TASK TO COMPLETE: Copy out, from the data, each line containing the string "léčivý".

RECORDS SHOWN:
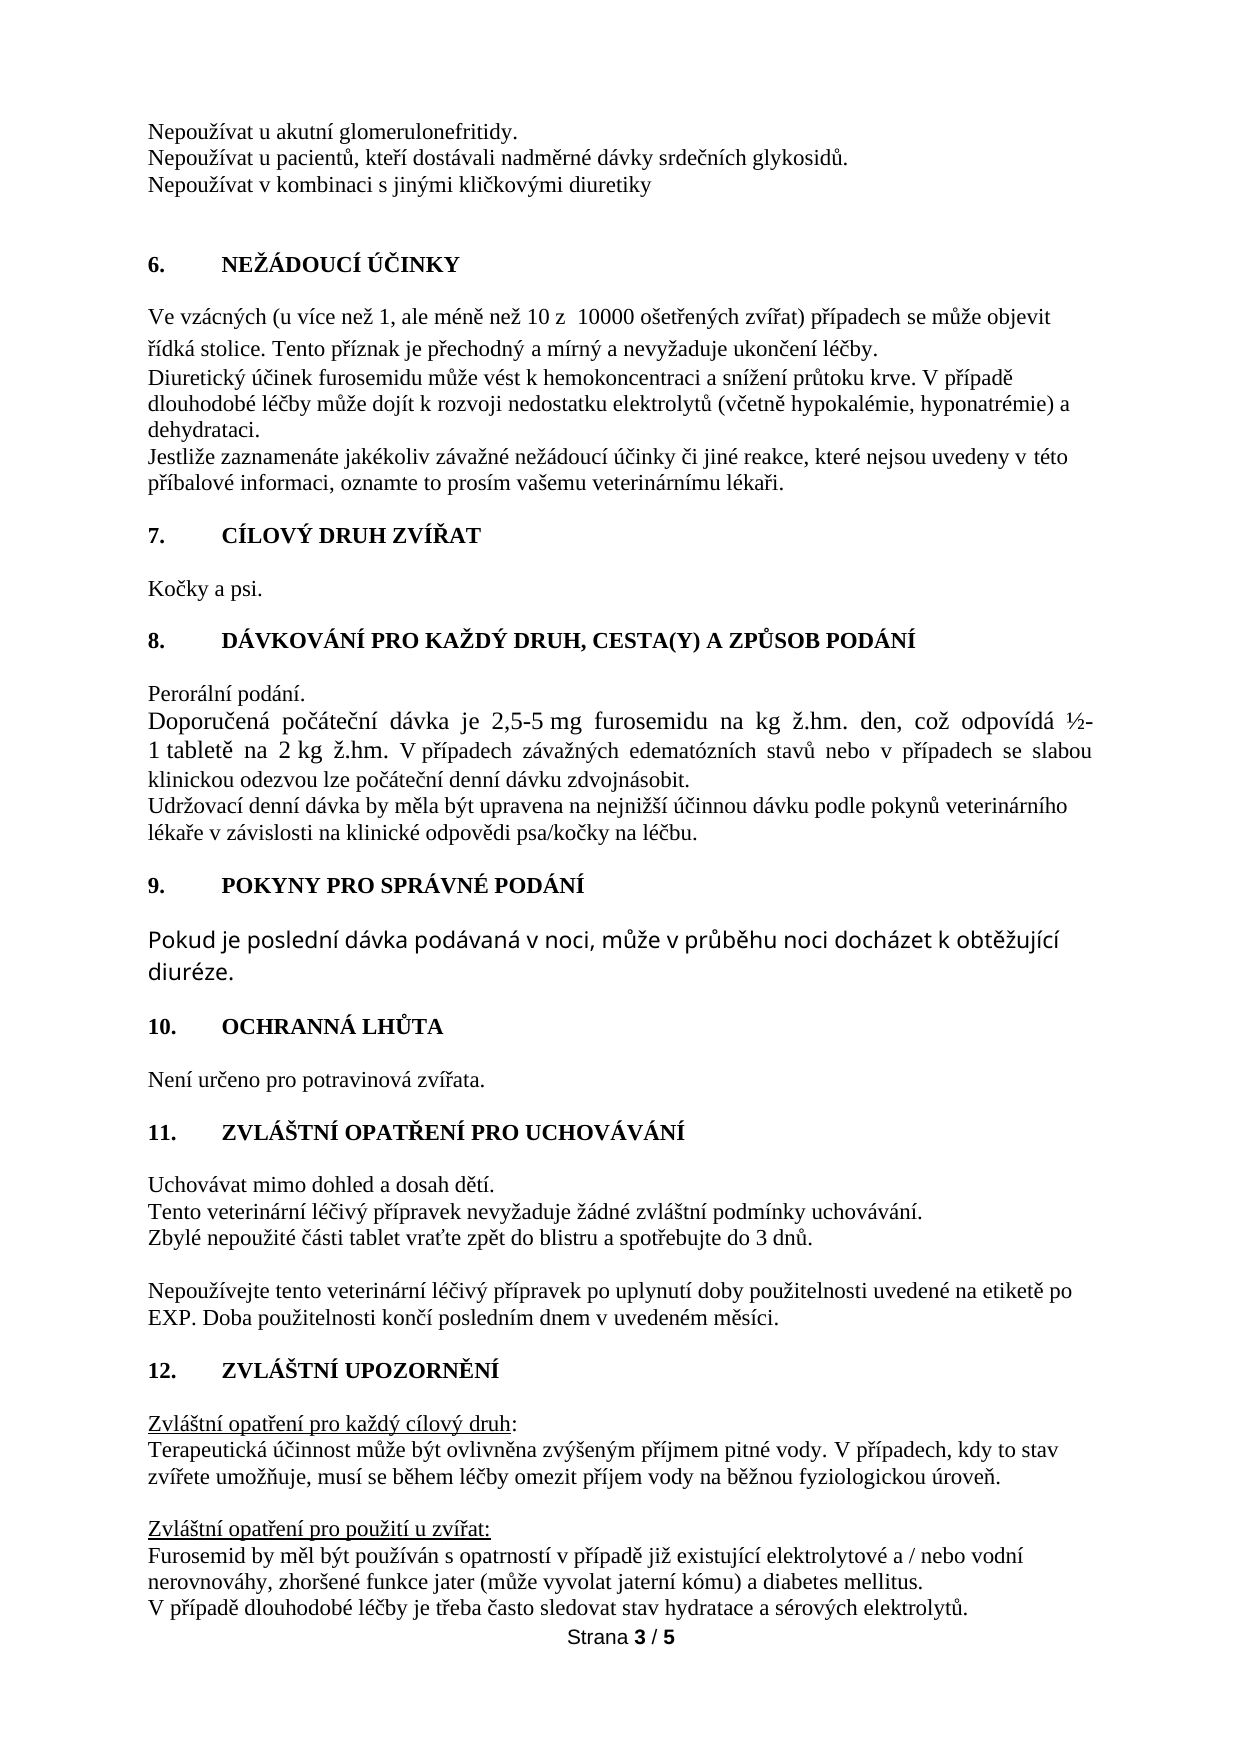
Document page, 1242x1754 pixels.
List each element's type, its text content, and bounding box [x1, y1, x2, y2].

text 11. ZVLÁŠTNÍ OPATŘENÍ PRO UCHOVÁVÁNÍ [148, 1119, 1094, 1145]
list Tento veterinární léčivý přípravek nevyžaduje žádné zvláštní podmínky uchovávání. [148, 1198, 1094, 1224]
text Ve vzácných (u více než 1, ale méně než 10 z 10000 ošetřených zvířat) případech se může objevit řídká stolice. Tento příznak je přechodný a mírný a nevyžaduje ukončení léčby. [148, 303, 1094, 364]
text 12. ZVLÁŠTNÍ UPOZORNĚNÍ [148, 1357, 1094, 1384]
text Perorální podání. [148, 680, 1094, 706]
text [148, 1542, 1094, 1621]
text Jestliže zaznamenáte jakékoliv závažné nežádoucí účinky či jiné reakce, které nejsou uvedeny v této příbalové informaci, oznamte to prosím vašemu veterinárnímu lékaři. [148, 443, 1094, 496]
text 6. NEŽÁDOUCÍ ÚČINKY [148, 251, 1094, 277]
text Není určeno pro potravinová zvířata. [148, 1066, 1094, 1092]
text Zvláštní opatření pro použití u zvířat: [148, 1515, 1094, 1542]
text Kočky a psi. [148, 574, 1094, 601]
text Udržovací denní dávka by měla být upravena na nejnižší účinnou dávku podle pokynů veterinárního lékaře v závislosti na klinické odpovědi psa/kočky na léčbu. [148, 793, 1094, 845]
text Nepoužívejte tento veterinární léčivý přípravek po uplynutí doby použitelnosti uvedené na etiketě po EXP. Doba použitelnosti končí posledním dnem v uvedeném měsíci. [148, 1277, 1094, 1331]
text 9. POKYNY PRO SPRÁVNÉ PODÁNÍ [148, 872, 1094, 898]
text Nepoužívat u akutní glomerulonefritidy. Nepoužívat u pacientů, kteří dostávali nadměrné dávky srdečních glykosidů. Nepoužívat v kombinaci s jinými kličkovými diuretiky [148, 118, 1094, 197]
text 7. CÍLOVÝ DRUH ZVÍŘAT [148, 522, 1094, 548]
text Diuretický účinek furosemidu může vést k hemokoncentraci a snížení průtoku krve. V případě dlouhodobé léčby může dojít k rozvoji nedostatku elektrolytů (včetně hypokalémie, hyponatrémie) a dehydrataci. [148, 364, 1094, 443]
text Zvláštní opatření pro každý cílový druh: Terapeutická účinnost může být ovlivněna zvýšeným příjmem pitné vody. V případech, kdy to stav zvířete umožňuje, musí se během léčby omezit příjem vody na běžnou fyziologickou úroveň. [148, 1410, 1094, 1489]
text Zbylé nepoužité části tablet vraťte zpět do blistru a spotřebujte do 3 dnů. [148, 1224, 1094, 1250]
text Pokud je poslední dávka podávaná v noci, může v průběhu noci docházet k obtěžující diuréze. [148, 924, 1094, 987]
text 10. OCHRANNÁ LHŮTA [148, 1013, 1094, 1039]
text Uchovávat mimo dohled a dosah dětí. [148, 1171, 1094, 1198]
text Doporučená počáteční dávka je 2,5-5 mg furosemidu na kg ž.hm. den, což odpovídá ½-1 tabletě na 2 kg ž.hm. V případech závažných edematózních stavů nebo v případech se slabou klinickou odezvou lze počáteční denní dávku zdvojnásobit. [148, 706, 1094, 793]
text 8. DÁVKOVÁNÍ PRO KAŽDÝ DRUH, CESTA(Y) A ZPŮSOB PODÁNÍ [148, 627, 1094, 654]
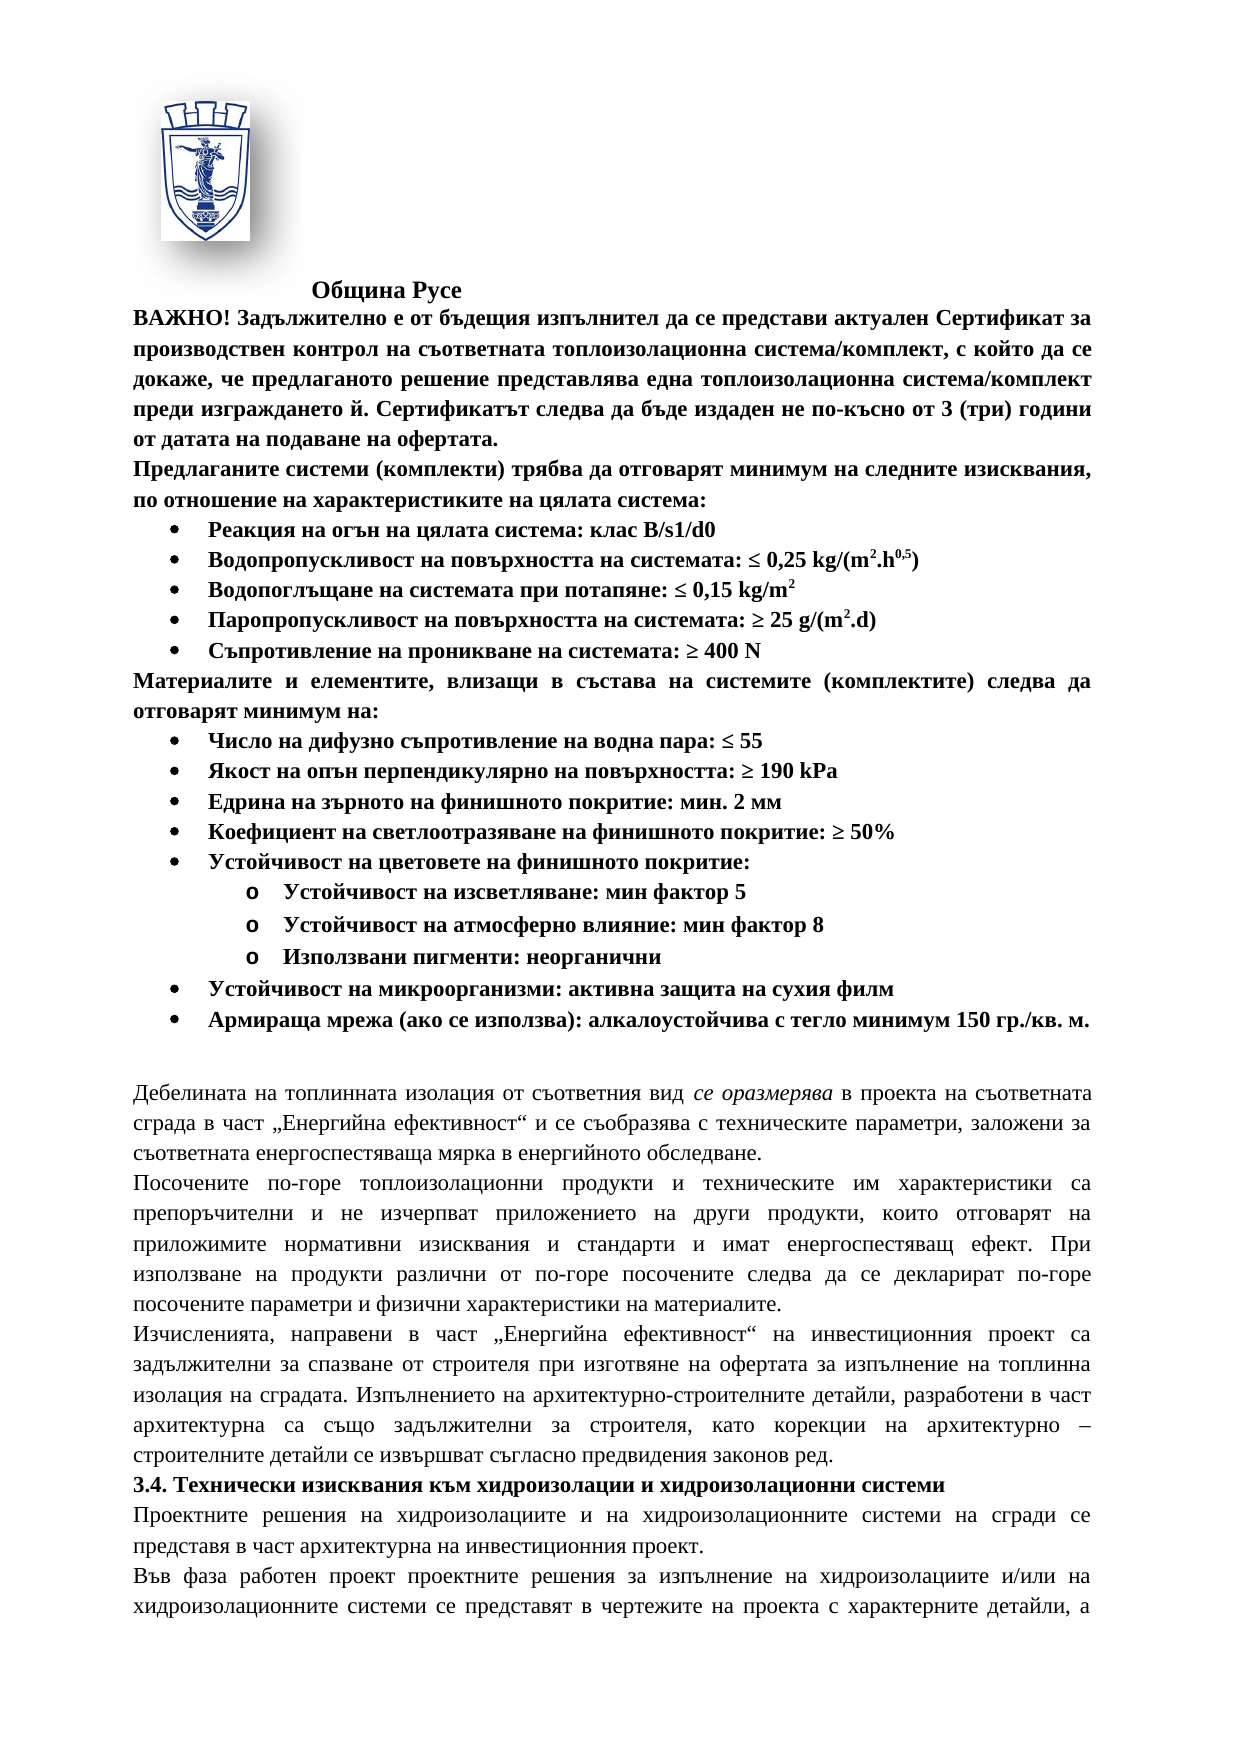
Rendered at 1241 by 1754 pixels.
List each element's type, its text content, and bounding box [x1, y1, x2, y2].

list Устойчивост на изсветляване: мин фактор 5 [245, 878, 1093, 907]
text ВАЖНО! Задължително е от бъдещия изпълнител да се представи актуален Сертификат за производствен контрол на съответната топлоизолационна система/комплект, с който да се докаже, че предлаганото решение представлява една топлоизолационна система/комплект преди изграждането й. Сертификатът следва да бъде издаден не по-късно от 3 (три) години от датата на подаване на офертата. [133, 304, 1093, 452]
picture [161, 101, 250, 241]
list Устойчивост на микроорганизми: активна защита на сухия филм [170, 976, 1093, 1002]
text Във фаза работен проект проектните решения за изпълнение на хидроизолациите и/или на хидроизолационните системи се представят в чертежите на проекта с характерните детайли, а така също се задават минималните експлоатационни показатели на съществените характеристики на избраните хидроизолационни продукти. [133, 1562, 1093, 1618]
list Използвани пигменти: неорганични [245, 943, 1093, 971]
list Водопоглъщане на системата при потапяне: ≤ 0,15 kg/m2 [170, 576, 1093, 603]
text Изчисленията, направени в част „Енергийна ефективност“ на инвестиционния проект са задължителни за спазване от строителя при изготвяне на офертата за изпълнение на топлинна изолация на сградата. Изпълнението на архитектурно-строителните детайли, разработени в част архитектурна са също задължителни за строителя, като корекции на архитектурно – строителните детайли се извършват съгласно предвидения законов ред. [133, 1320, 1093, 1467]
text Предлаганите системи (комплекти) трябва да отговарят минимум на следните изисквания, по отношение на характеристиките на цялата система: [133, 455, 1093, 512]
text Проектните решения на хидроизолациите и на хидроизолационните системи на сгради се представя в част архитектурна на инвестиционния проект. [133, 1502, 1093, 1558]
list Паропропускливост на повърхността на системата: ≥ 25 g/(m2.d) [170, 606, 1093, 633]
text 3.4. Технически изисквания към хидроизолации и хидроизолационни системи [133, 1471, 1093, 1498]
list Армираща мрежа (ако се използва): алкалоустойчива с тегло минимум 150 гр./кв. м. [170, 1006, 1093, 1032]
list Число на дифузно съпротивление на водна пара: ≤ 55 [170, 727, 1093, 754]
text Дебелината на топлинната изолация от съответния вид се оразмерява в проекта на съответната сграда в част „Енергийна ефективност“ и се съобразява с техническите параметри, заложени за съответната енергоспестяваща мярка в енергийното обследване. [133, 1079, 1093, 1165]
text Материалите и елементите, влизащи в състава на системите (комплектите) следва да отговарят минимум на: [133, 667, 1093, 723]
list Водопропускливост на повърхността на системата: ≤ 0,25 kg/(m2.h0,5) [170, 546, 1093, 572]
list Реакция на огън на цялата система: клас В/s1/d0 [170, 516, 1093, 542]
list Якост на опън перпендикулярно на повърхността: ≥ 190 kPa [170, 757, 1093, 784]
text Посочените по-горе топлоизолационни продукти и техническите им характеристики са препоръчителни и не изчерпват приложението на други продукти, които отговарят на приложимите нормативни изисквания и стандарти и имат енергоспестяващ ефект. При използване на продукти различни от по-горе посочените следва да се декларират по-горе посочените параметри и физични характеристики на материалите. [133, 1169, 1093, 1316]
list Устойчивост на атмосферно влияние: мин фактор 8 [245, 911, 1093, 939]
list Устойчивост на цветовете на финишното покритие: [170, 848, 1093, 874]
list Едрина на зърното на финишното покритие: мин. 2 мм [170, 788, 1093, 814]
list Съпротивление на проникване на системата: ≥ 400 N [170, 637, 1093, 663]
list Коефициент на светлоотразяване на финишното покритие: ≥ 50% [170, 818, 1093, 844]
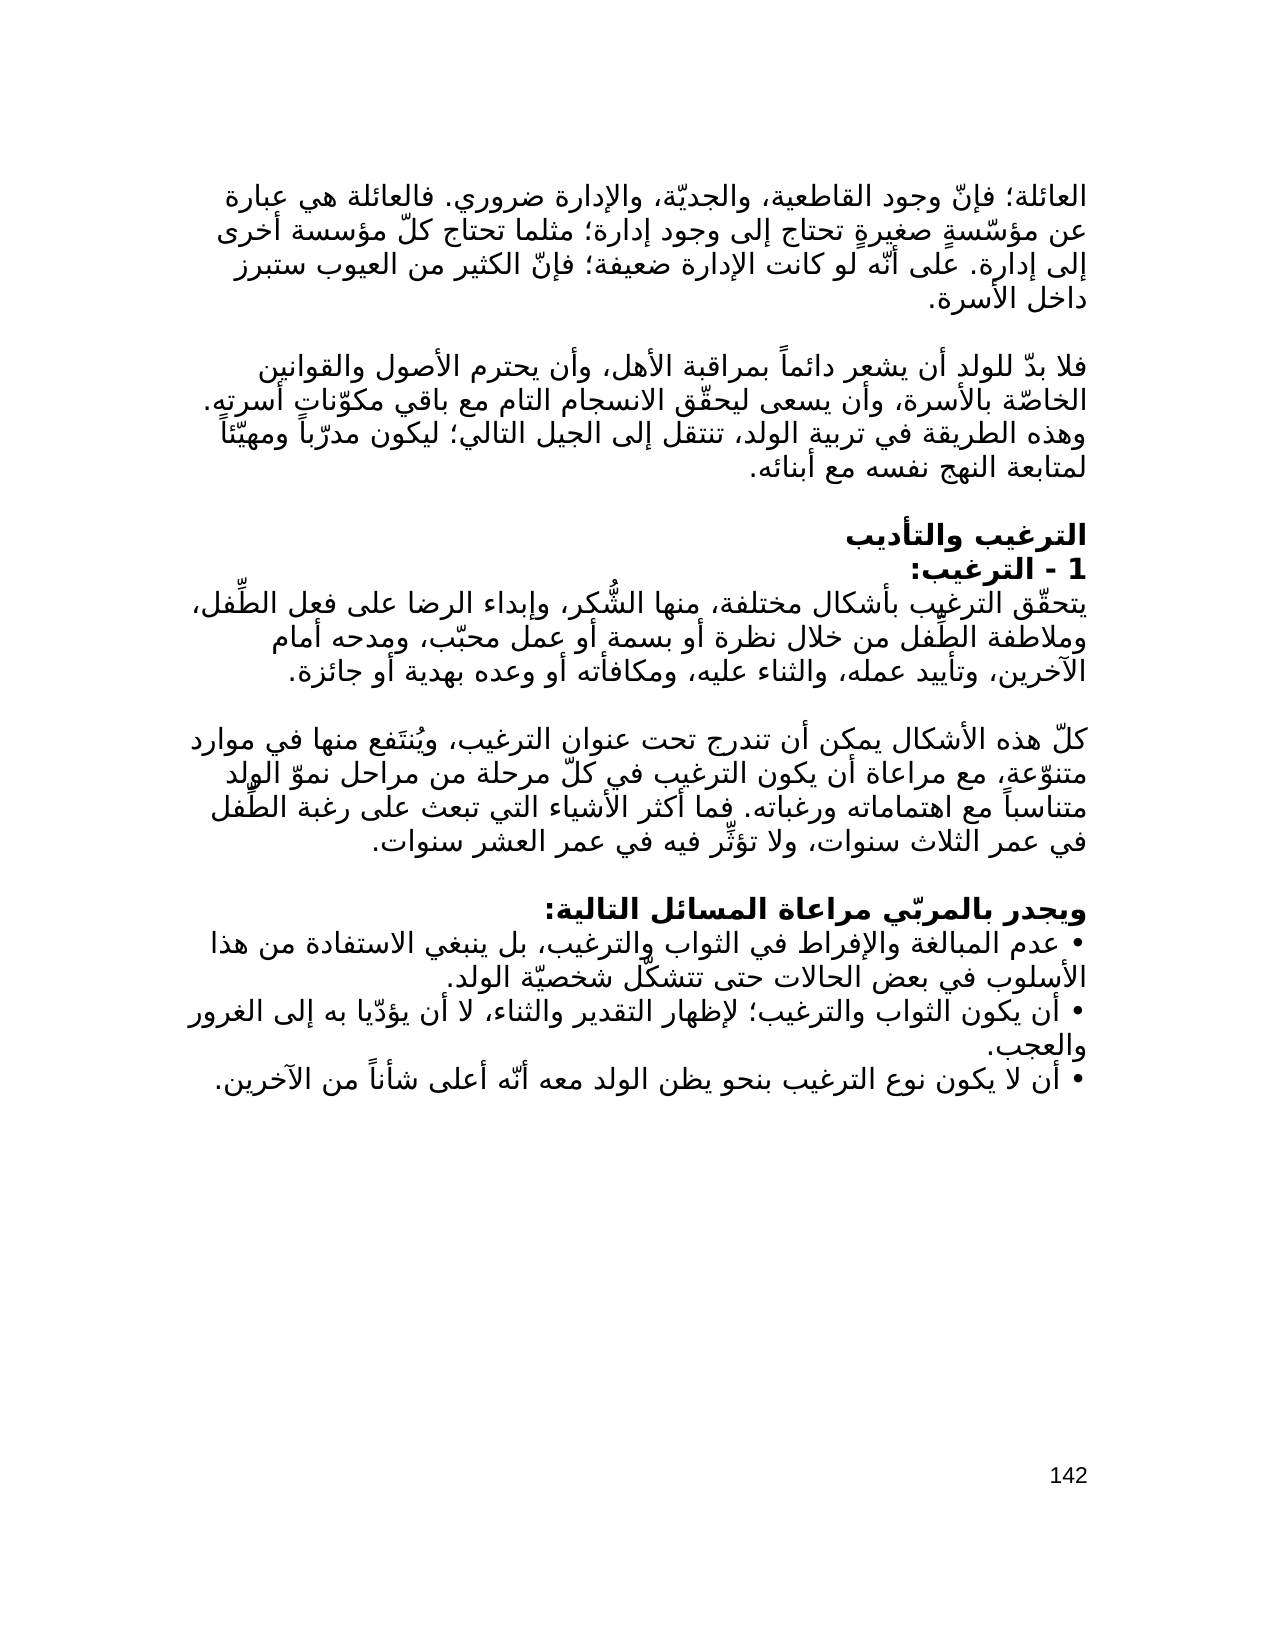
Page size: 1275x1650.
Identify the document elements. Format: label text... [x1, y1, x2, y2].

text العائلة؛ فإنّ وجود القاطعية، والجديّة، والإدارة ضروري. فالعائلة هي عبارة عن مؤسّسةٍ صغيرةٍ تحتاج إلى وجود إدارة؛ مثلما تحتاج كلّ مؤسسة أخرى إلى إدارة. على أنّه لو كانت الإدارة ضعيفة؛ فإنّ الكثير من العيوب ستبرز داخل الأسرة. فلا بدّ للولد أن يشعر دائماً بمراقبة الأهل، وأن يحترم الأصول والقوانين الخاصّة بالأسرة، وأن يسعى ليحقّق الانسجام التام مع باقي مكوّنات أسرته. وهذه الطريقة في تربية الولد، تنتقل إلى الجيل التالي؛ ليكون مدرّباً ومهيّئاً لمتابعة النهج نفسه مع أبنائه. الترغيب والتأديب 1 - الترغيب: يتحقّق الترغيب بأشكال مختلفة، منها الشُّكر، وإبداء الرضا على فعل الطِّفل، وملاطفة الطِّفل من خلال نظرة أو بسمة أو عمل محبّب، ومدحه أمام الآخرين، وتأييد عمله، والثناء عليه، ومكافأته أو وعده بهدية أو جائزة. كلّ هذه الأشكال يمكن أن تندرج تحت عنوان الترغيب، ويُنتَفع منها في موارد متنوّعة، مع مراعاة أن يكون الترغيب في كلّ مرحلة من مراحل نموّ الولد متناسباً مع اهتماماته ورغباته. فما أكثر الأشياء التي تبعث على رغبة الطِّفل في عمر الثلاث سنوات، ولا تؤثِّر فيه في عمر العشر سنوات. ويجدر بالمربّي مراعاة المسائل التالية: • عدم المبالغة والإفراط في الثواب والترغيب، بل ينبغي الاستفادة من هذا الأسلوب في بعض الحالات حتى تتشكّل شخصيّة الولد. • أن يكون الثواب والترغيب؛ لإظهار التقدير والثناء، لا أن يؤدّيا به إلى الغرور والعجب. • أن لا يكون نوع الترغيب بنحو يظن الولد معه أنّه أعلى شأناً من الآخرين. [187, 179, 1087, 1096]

TASK ANSWER:
list Tento veterinární léčivý přípravek nevyžaduje žádné zvláštní podmínky uchovávání. [148, 1198, 1094, 1224]
text Nepoužívejte tento veterinární léčivý přípravek po uplynutí doby použitelnosti uvedené na etiketě po EXP. Doba použitelnosti končí posledním dnem v uvedeném měsíci. [148, 1277, 1094, 1331]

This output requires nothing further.